Natural Language Understanding (NLU) is a 50 years old research field, but its application to molecular biology literature (BioNLU) is a less than 10 years old field. After the complete human genome sequence was published by Human Genome Project and Celera in 2001, there has been an explosion of research, shifting the NLU focus from domains like news articles to the domain of molecular biology and medical literature. BioNLU is needed, since there are almost 2000 new articles published and indexed every day, and the biologists need to know about existing knowledge regarding their own research. So far, BioNLU results are not as good as in other NLU domains, so more research is needed to solve the challenges of creating useful NLU applications for the biologists.
The work in this PhD thesis is a “proof of concept”. It is the first to show that an existing Question Answering (QA) system can be successfully applied in the hard BioNLU domain, after the essential challenge of unknown entities is solved. The core contribution is a system that discovers and classifies unknown entities and relations between them automatically. The World Wide Web (through Google) is used as the main resource, and the performance is almost as good as other named entity extraction systems, but the advantage of this approach is that it is much simpler and requires less manual labor than any of the other comparable systems.

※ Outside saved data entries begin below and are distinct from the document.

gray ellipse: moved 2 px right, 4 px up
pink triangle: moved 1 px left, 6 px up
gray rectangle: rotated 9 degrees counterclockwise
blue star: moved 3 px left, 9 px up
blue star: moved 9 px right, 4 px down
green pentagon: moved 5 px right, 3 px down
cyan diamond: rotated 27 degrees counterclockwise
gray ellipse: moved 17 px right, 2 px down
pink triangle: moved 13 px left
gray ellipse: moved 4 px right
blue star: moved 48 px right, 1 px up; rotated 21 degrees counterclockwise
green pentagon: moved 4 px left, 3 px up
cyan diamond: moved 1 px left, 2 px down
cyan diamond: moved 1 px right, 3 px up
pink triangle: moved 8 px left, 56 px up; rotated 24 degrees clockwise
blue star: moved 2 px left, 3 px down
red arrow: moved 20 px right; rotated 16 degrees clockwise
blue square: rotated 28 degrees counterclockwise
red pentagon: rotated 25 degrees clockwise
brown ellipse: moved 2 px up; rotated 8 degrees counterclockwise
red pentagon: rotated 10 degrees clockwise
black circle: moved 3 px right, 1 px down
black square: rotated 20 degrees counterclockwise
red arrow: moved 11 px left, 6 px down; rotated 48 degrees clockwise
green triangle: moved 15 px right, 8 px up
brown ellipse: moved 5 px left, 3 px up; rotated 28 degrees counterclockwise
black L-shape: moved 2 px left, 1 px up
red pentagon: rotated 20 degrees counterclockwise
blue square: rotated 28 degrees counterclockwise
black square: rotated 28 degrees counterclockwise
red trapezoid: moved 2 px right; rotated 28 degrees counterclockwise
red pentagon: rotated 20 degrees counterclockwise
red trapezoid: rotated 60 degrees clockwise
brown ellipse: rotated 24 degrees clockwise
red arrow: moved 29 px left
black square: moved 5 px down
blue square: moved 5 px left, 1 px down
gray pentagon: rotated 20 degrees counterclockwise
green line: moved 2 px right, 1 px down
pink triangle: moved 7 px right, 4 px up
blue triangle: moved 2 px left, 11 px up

The first paper in this collection gives an overview of the field of NLU and shows how the Information Extraction (IE) problem can be formulated with Local Grammars. The second paper uses Machine Learning to automatically recognize protein name based on features from the GSearch Engine. In the third paper, GSearch is substituted with Google, and the task in this paper is to extract all unknown names belonging to one of 273 biomedical entity classes, like genes, proteins, processes etc. After getting promising results with Google, the fourth paper shows that this approach can also be used to retrieve interactions or relationships between the named entities. The fifth paper describes an online implementation of the system, and shows that the method scales well to a larger set of entities.
The final paper concludes the “proof of concept” research, and shows that the performance of the original GeneTUC NLU system has increased from handling 10% of the sentences in a large collection of abstracts in 2001, to 50% in 2006. This is still not good enough to create a commercial system, but it is believed that another 40% performance gain can be achieved by importing more verb templates into GeneTUC, just like nouns were imported during this work. Work has already begun on this, in the form of a local Masters Thesis.